The Dance of Impermanence
(Leia em 🇧🇷Português aqui)
I’ve often been asked if I would ever get a tattoo. For many, tattoos are beautiful expressions of identity, memory, or artistry. But for me, the answer has always been clear: no, I will never have a tattoo on my body.
This decision is not about judgment or rejection of tattoos themselves. In fact, I admire the creativity and courage in those who wear their stories on their skin. My choice simply comes from a deep awareness of impermanence: of how much we, as human beings, are always changing.
We sometimes talk about life as if there is a “solid self” we can capture or preserve, but biologically and spiritually, that isn’t true. Every seven years, nearly all the cells in our bodies are replaced. The person I was seven years ago - her beliefs, fears, joys, and even her biology - has dissolved and reshaped into someone new. In another seven years, I’ll again be a different person, carrying fresh layers of experience and growth.
To me, a tattoo would feel like freezing a version of myself in ink, a version I might no longer be. I wouldn’t want to bind my ever-changing story to a fixed symbol. Instead, I let my body remain a blank canvas, one that evolves invisibly with each season of life.

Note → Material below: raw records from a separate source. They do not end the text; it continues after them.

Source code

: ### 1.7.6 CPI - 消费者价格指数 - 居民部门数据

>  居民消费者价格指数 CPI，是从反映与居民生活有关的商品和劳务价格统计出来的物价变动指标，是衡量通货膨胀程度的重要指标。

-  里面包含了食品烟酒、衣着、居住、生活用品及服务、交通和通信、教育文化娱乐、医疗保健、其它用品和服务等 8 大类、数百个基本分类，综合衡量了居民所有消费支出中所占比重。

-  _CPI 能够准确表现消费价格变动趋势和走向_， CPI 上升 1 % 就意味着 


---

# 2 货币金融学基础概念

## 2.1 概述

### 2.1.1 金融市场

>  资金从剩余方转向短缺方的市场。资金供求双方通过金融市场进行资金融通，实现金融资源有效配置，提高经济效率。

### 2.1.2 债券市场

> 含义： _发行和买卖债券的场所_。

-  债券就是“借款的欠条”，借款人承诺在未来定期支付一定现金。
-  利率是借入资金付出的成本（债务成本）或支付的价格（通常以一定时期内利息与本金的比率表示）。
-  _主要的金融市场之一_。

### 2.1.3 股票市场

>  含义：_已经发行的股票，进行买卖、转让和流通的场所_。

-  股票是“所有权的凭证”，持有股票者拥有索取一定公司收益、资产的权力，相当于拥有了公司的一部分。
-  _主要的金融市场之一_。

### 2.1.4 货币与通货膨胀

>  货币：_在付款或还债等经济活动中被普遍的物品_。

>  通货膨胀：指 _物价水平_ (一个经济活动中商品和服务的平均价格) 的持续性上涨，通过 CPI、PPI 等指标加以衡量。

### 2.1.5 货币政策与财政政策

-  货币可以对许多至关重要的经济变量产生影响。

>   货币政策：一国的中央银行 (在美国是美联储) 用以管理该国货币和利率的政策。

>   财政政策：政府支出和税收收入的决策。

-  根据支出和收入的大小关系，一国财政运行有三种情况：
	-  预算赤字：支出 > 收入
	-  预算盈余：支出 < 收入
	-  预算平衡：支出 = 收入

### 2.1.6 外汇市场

This decision is my way of honoring impermanence. Just as I cannot step into the same river twice, I cannot meet the same “me” twice. Change is not something to resist: it is the very heartbeat of life.
And so, my skin remains unmarked, but not empty. It carries scars that tell stories, freckles that shift with time, and lines that will deepen with laughter and age. These, too, are tattoos of impermanence, carved by life itself.
For me, the absence of a tattoo is its own kind of statement: that I am not a fixed being; that I am not meant to be captured, that I am willing to embrace the beauty of change, again and again.
I am not a stone; I am a river. Always moving. Always becoming.